--- Given problem a ---
Set down everything in the fan controller thread below, from "I noticed the" down to "Fan changing... (low)", word for word.

--- Source ---
Script: Hybrid CPU & HD Fan Zone Controller

Joined
Jan 17, 2014
Messages
4
Next question ... why do I get different cpu temps for different ways asking sysctl about cpu temps ...

Code:
[root@freenas] ~# sysctl -a dev.cpu | grep temperature && sysctl -a | grep temperature
dev.cpu.3.temperature: 30.0C
dev.cpu.2.temperature: 30.0C
dev.cpu.1.temperature: 25.0C
dev.cpu.0.temperature: 25.0C
hw.acpi.thermal.tz1.temperature: 29.8C
hw.acpi.thermal.tz0.temperature: 27.8C
dev.cpu.3.temperature: 40.0C
dev.cpu.2.temperature: 40.0C
dev.cpu.1.temperature: 30.0C
dev.cpu.0.temperature: 30.0C


The temps I get using sysctl -a dev.cpu are always about 10°C lower for cores 2&3 ..
 
Joined
Jan 17, 2014
Messages
4
And I want to suggest an improvement:

I noticed the ipmi command to change the hd-duty-cycle gets invoked every 3 minutes even though it did not change.
Code:
[root@freenas] ~# ./hybrid_fan_controller.pl
2016-10-24 17:19:10: Setting fan mode to 1 (full)
2016-10-24 17:19:15: CPU Temp: 29.0
2016-10-24 17:19:15: CPU Temp: 29.0 <= 35, CPU Fan going low.
2016-10-24 17:19:15: CPU Fan: low
2016-10-24 17:19:15: CPU Fan changing... (low)
2016-10-24 17:19:15: Setting Zone 0 duty cycle to 30%

2016-10-24 17:19:16: Maximum HD Temperature: 32
2016-10-24 17:19:16: Drives are cool enough, going to 30%
2016-10-24 17:19:16: Setting Zone 1 duty cycle to 30%

2016-10-24 17:22:17: Maximum HD Temperature: 32
2016-10-24 17:22:17: Setting Zone 1 duty cycle to 30%

2016-10-24 17:25:18: Maximum HD Temperature: 32
2016-10-24 17:25:18: Setting Zone 1 duty cycle to 30%

2016-10-24 17:28:18: Maximum HD Temperature: 32
2016-10-24 17:28:18: Setting Zone 1 duty cycle to 30%


I would suggest to modify line 248 if( !$override_hd_fan_level to incorporate something similar to line 205 if( $old_cpu_fan_level ne $cpu_fan_level ) but ofcourse using $hd_fan_duty and (to be added) $old_hd_fan_duty.

--- Records for the task ---
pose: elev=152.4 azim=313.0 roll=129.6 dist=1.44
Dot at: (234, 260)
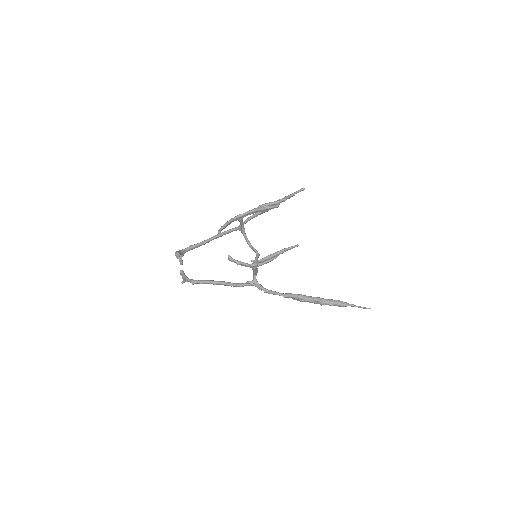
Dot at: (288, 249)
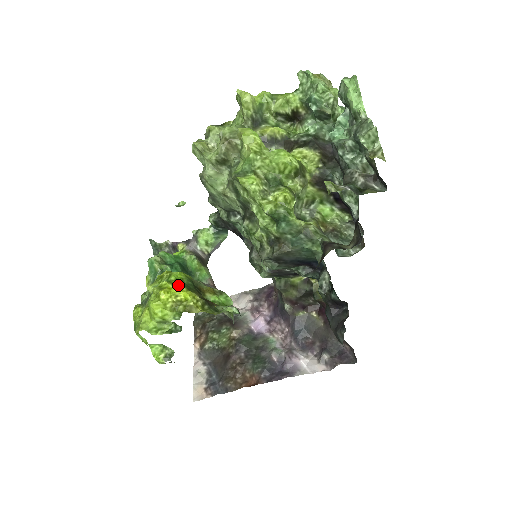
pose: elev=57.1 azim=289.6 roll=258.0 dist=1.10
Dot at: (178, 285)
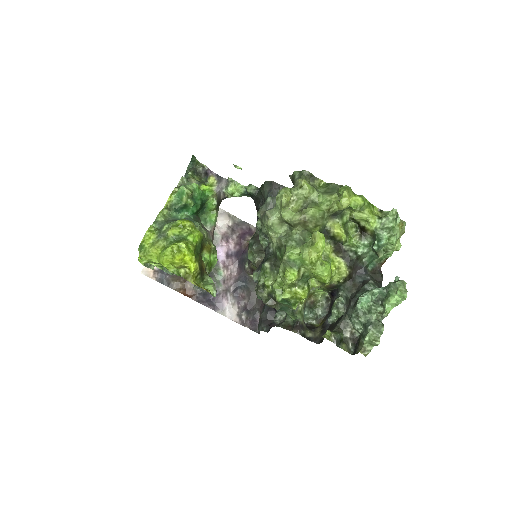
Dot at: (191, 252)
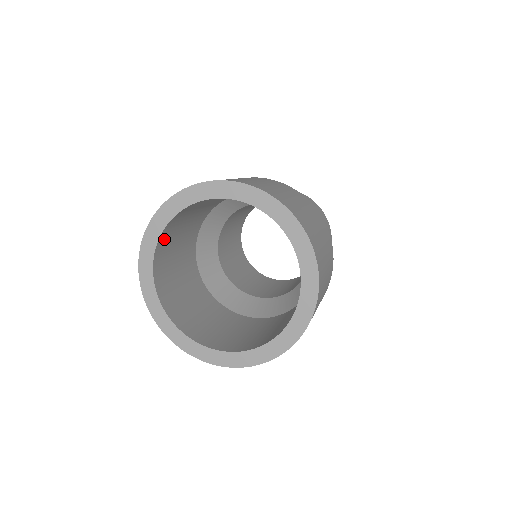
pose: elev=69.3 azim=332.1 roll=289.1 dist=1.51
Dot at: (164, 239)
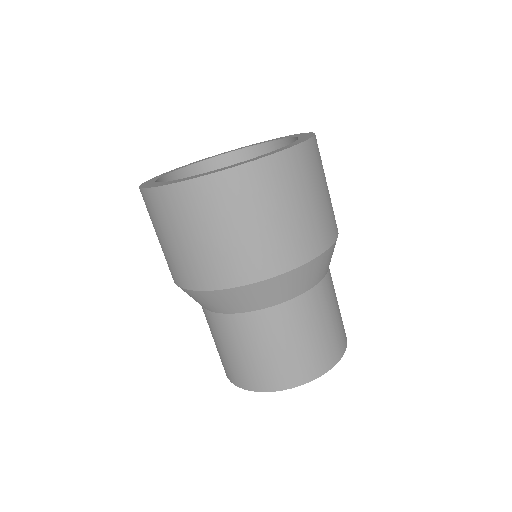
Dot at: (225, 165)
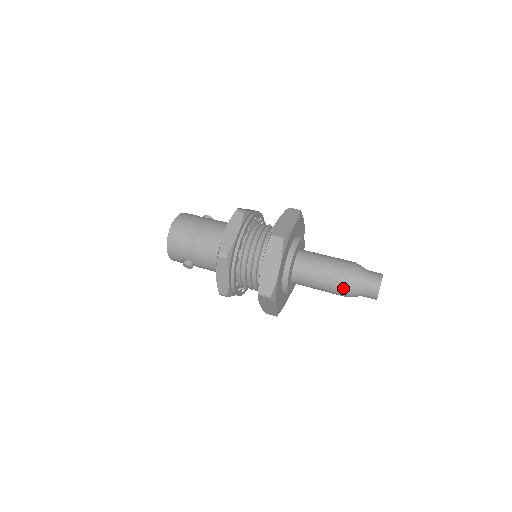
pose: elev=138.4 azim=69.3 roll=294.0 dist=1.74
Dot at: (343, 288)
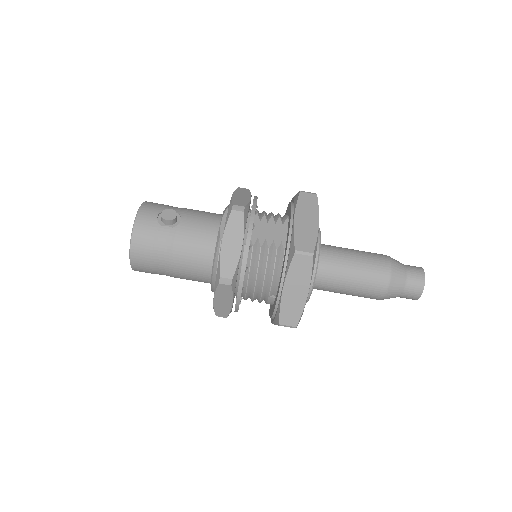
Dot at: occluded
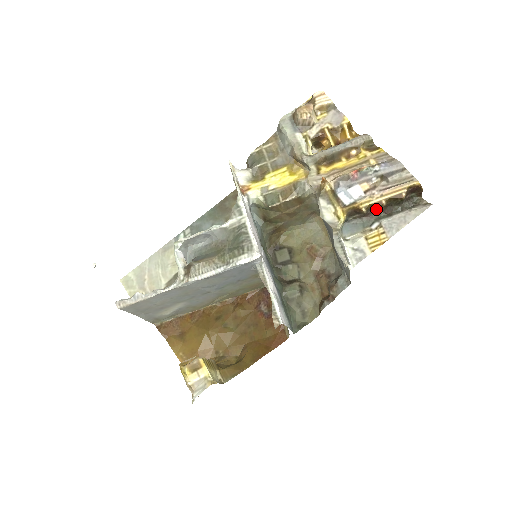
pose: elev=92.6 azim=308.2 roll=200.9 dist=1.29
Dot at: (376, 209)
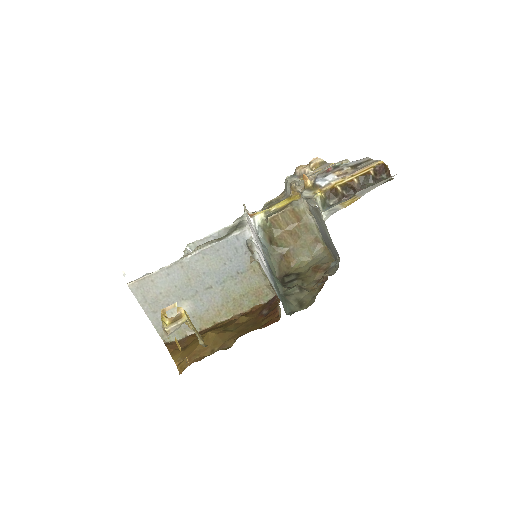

--- Given problem b ---
Extract every line of the records above, with each line unchanged and none skipped, and omit the pictures.

--- Full output a ---
I noticed the ipmi command to change the hd-duty-cycle gets invoked every 3 minutes even though it did not change.
Code:
[root@freenas] ~# ./hybrid_fan_controller.pl
2016-10-24 17:19:10: Setting fan mode to 1 (full)
2016-10-24 17:19:15: CPU Temp: 29.0
2016-10-24 17:19:15: CPU Temp: 29.0 <= 35, CPU Fan going low.
2016-10-24 17:19:15: CPU Fan: low
2016-10-24 17:19:15: CPU Fan changing... (low)

--- Full output b ---
pose: elev=152.4 azim=313.0 roll=129.6 dist=1.44
Dot at: (234, 260)
Dot at: (288, 249)
pose: elev=57.1 azim=289.6 roll=258.0 dist=1.10
Dot at: (178, 285)
Dot at: (191, 252)
pose: elev=69.3 azim=332.1 roll=289.1 dist=1.51
Dot at: (164, 239)
Dot at: (225, 165)
pose: elev=138.4 azim=69.3 roll=294.0 dist=1.74
Dot at: (343, 288)
Dot at: occluded
pose: elev=92.6 azim=308.2 roll=200.9 dist=1.29
Dot at: (376, 209)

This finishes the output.